A star is born, or at least detected, maybe, at The Second City.

Kimberly Michelle Vaughn, singing about the Zodiac
     My wife's birthday was Friday, and she requested we go to dinner at Topo Gigio on Wells Street—truly excellent Italian fare—then take in a show at The Second City.  Our younger son, freshly returned in triumph from his first year at law school, joined us.  
     At Piper's Alley, we were seated in the second row, which made me happy before the thing even began—close to the action—and we settled in to watch the venerable Chicago troupe's 107th revue, "Algorithm Nation or the Static Quo."
     It was the sort of boisterous fun you'd expect from Second City: not genius, not dreck, but a series of sketches and songs designed to poke fun at our current cultural moment. Not the easiest thing to do, considering how our national conversation has devolved into continual low farce, no satire necessary. Though given the overarching premise—something about Facebook and its grip on our lives—let's just say I felt that the evening ended with whole wings of possibility left unexplored. Maybe Facebook is already too closely and creepily intertwined into our lives to step back and observe it with the necessary critical distance. I hope not.
      Some sketches ended too soon. I savored the hard gaze that Nate Verrone, as an Uber driver, shot into his rear view mirror as his passenger, a bubbly Emma Pope, prattled on about her birthright tour of Israel. I wanted to get to know that guy better, but the bit ended almost as soon as it began. 
     Some sketches went on too long: Ryan Asher's bawdy female Trump supporter whipping up a crowd for an appearance by His Orange Enormity, all leg kicks and pussy jokes that both went on forever and went nowhere. Donald Trump is gross as he is; he doesn't need to absorb a cheeseburger through his anus. She was much better as a young kid sounding out his mother's boyfriend. Pope and Jeffrey Murdoch also had a sweet moment at an eighth grade dance. 
     One performer stood out—Kimberly Michelle Vaughn.

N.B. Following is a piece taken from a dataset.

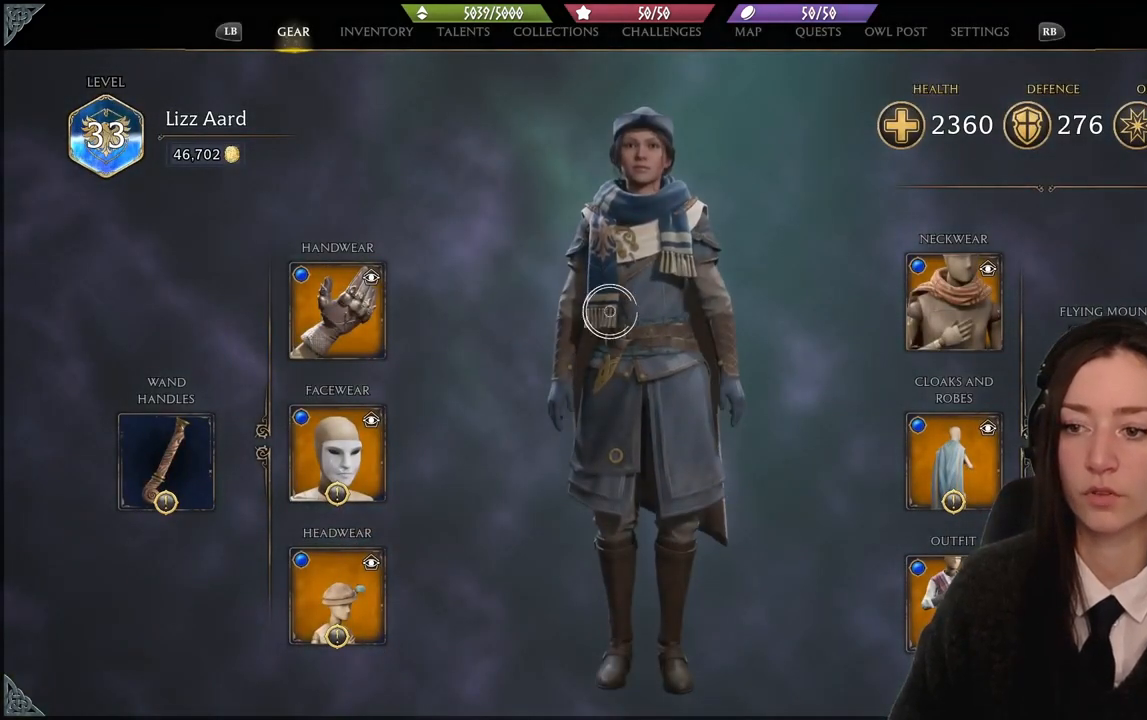
{"buttons": [], "left_stick": "down-right", "right_stick": "down-right", "events": [[301, "right_stick", "down-right"], [367, "left_stick", "down-right"]]}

My wife and I afterward agreed that she has the ... I don't what to call it. The sparkle. A certain joyous fierceness, a fire, a look in her eye that just put her on the next level. She was part of an ensemble, singing a loopy song about astrology, yet somehow she just sold it more. I hope her cast mates don't hate me, or her, for saying it.  Maybe they shine more on other nights.  And one hesitates to predict the future, given the crucial role of luck. But now at least I can say I told you so.
    Tyler Davis was also very good—he also has presence—though both he and Vaughn were wasted in a sketch where they endure the clueless goodwill of their new white neighbors. Maybe I didn't like the bit because it skewers the kind of obliviousness of which I myself am guilty. I can't be the judge of that. But it seemed to me a concept done to death decades ago, It was like a cartoon set on a desert island or in a dungeon: it has to be done really well to merit doing at all. 
     Not that an old joke can't be fluffed up and used anew. 
    There was some business at the end of the night when Davis takes an audience member hostage, and fate dictated that the audience member be me. As he quickstepped me out of the theater, he asked me who I had come with, and I pointed to my wife and son. 
     "Which one should live?" he asked, or words to that effect.
      "My wife," I said, immediately. "I have another son."
     That got a big laugh out of the audience. Later, I wondered where the line had come from, and realized, not without a slight shiver of horror, that I was re-casting a trope from Herodotus, the ancient Greek historian.
     In his "Speculations About the Nile," he speaks of what he calls the Land of the Deserters: Egyptian soldiers who revolted from the Egyptians and joined the Ethiopians.  As they fled, their commander tried to stop them. Herodotus writes: 
     Psammetichus heard of it, and pursued them. When he came up with them, he entreated them mightily: he would have them, he said, not desert their household gods and their wives and children. At this, it is said, one of their number showed him his prick and said, "Wherever I have this, I will have wives and children."
    Not quite the same line, but a similar spirit.  The evening reminded me that I should make a point of seeing The Second City more often than I do. Though next time, not on the aisle.

Kimberly Michelle Vaughn

Kimberly Michelle Vaughn


Monday, May 20, 2019

Just smoke and mirrors. No babies. No concern for life. No heartbeats.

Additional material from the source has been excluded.